An interesting question, and one to which I do not have an answer, is whether one should look to invest in the products of investment management firms in jurisdictions that do not permit non-compete clauses. Said differently, should one tilt toward California-based firms, because they will always be more vital and self-renewing. After all, as we have seen in the fixed income area in particular, the talent can just go down in the elevator at night and not come back if they don’t think they are being treated fairly, or if they think the wrong things are being emphasized in the culture of the firm. Alternatively, there are firms in both Boston and Chicago which are having serious succession planning issues notwithstanding the ability to “protect” the franchise with non-compete clauses. As we watch for a number of fund shut-downs and personnel exits in coming months, it will be an interesting endeavor to piece through fact from fiction.
What to Do Now?
I am regularly asked, as recently as this week, by various individuals and entities, the question of where I would put funds/new moneys now in terms of investments. At this point, I have to confess that I really have no good ideas. Nothing looks undervalued. Bonds look quite overvalued. In terms of real estate, the idea that class A office properties are changing hands at capitalization rates of 4 times or less (income multiples of 25X or greater) is truly off the charts, driven by a desire for income without an appreciation of the risk attendant. And that is before we think about change as represented by the Millennials. An experienced developer said to me today, an office for a Millennial is a cubicle with a chair and a place to plug in a headset (and not interact with others). Retail real estate is dying a slow, or perhaps not so slow, death. Equities as a class don’t look undervalued. While I feel that now is the time for active value managers to outshine and outperform the passive players, too many of them have compromised the discipline by investing based on metrics.
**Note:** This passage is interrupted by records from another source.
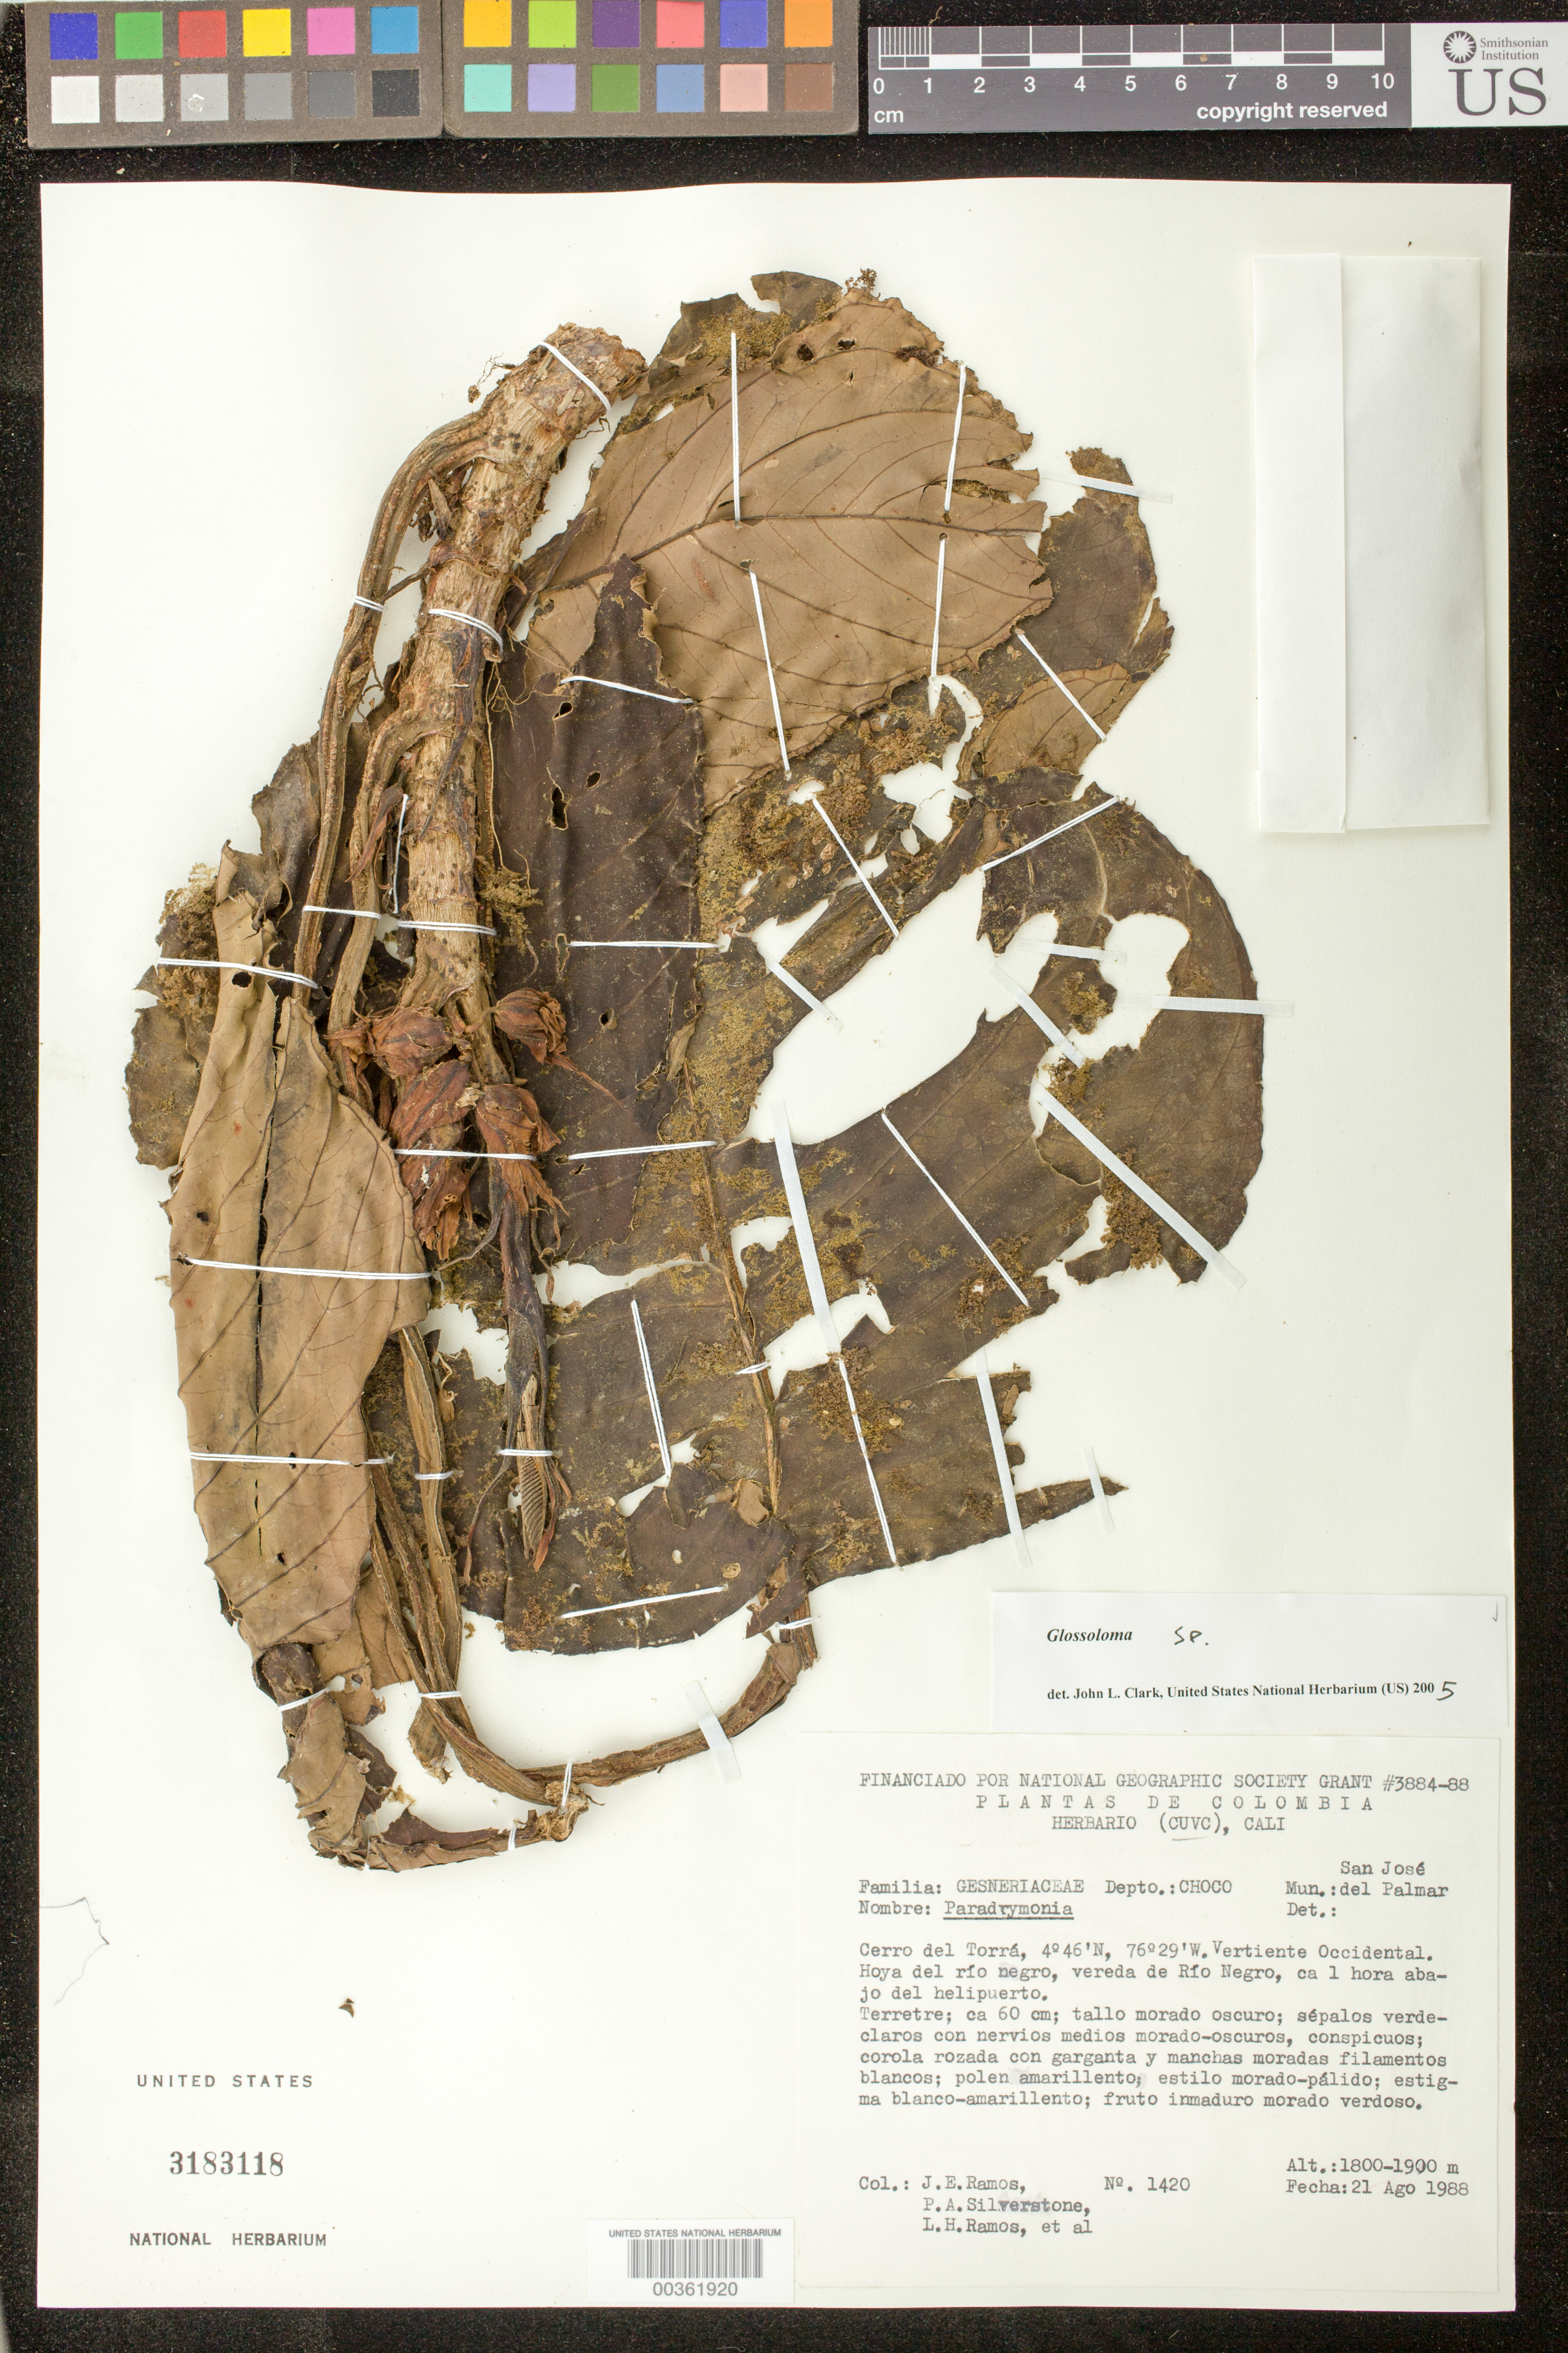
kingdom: Plantae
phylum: Tracheophyta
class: Magnoliopsida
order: Lamiales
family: Gesneriaceae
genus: Glossoloma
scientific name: Glossoloma sp.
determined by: Clark, J. L., (SEL), The Marie Selby Botanical Garden (UNITED STATES)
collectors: J. E. Ramos, P. A. Silverstone-Sopkin, L. Ramos & et al.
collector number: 1420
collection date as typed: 21 Aug 1988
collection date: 1988-08-21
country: Colombia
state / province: Chocó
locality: San Jose del Palmar, Cerro del Torra, vertiente occidental, hoya del Rio Negro, vereda de Rio Negro,...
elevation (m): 1800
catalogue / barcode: US 3183118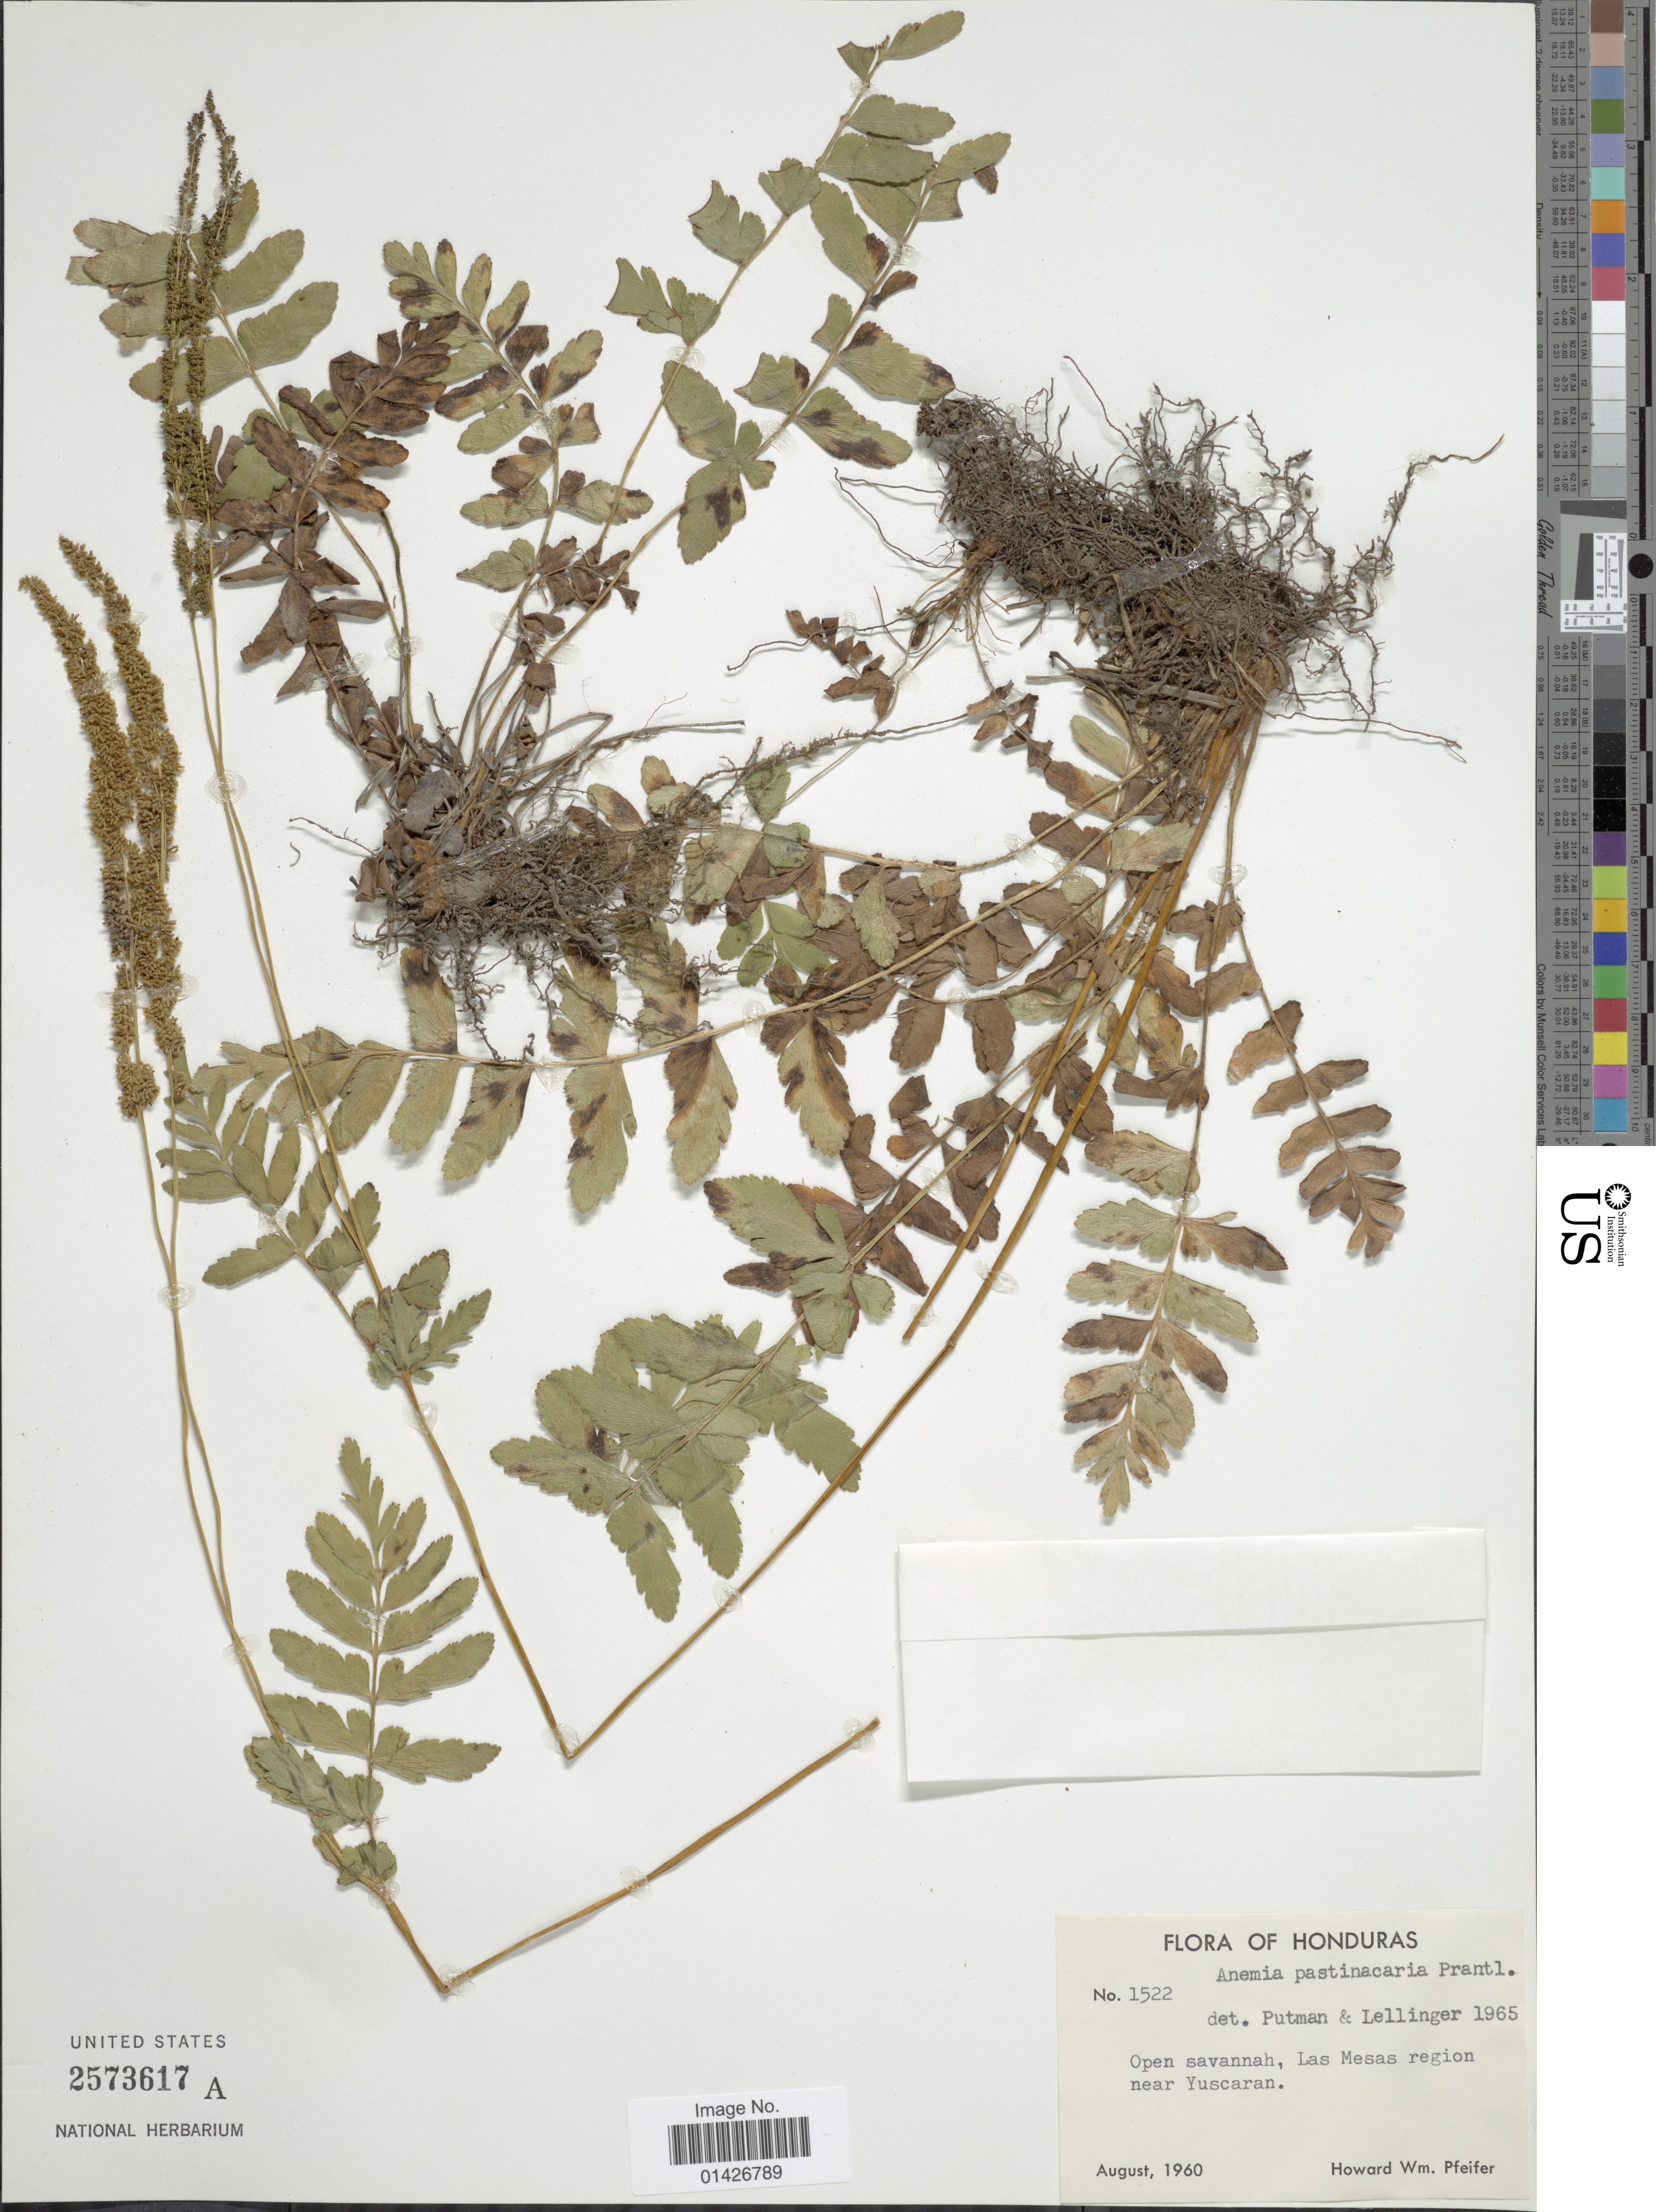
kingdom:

Their analysts have gotten used to a form of pandering rather than looking for truly undervalued or misclassified situations, where the market inefficiencies still exist relative to the business value. My answer for the moment, which few will like, is that cash is the undervalued asset. It also has the lowest opportunity costs attached to it, since one year insured certificates of deposit are increasingly available in the marketplace yielding a 1% APR.